This article was originally published by Mennonite World Review

Colo. church to resume lockers for homeless

Fort Collins (Colo.) Mennonite Fellowship can move ahead with a lockers ministry for homeless people after it resolved a legal conflict with the city.

The city council approved a negotiated settlement Aug. 20 that includes a $60,000 payout to the church. The Coloradan reported the settlement also places 10 conditions on the church’s plans.

The church received what it thought was city approval to install lockers with 24-hour access in July of 2018, and installed them in September. But the city council reversed course and placed many more limitations a month later. Neighbors had urged the city council to block the church’s lockers ministry because they said it encouraged illegal activity.

This prompted the church to file a lawsuit in November with assistance from the American Civil Liberties Union claiming the city violated its religious freedom to practice “the ‘radical inclusivity’ of Jesus Christ.”

Under the negotiated plan, the church will provide 20 lockers for homeless people outside its downtown building. The lockers will have restricted hours of usage and camera surveillance.
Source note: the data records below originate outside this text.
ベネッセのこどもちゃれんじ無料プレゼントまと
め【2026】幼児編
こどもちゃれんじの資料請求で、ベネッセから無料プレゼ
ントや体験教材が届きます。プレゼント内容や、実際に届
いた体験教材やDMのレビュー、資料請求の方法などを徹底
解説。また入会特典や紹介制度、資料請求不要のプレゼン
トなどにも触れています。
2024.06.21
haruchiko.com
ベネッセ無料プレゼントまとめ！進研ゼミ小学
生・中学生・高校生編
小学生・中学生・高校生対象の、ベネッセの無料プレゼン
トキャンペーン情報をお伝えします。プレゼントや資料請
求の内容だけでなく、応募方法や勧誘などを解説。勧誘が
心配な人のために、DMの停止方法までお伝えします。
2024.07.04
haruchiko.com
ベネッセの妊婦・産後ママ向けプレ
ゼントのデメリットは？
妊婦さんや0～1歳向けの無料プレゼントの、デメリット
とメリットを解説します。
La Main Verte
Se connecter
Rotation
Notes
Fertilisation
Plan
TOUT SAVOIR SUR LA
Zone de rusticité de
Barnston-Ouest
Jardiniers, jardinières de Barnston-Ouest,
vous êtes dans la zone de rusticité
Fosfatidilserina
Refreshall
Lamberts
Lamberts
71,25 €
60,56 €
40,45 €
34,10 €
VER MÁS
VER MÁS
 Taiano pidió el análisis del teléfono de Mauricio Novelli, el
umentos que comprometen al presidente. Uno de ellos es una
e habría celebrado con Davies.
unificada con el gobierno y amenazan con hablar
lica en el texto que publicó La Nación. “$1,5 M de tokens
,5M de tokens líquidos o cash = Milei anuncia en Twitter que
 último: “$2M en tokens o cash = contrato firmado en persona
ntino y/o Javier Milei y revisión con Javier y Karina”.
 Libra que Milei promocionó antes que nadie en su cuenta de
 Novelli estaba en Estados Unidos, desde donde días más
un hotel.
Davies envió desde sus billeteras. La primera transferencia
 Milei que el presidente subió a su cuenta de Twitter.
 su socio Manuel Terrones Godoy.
The settlement’s conditions are similar to restrictions passed in October that triggered the religious discrimination lawsuit. However, the negotiated plan adds another hour of locker accessibility — which extends from 6 a.m. to 9 p.m. — and does not require a church representative to be present during that time.

Supporters of the program challenged the stereotype that all homeless people are criminals, addicts or mentally ill.

The Coloradan reported the $60,000 payment was negotiated down from the church’s legal expenses, which surpassed $100,000.

“We believe this settlement balances the city’s interest in mitigating the effects on the neighborhood and balancing those with the fellowship’s religious rights,” deputy city attorney John Duval told The Coloradan.

Mayor pro-tem Kristin Stephens said she understood the neighbors’ concerns but the church had a right to serve people who are struggling.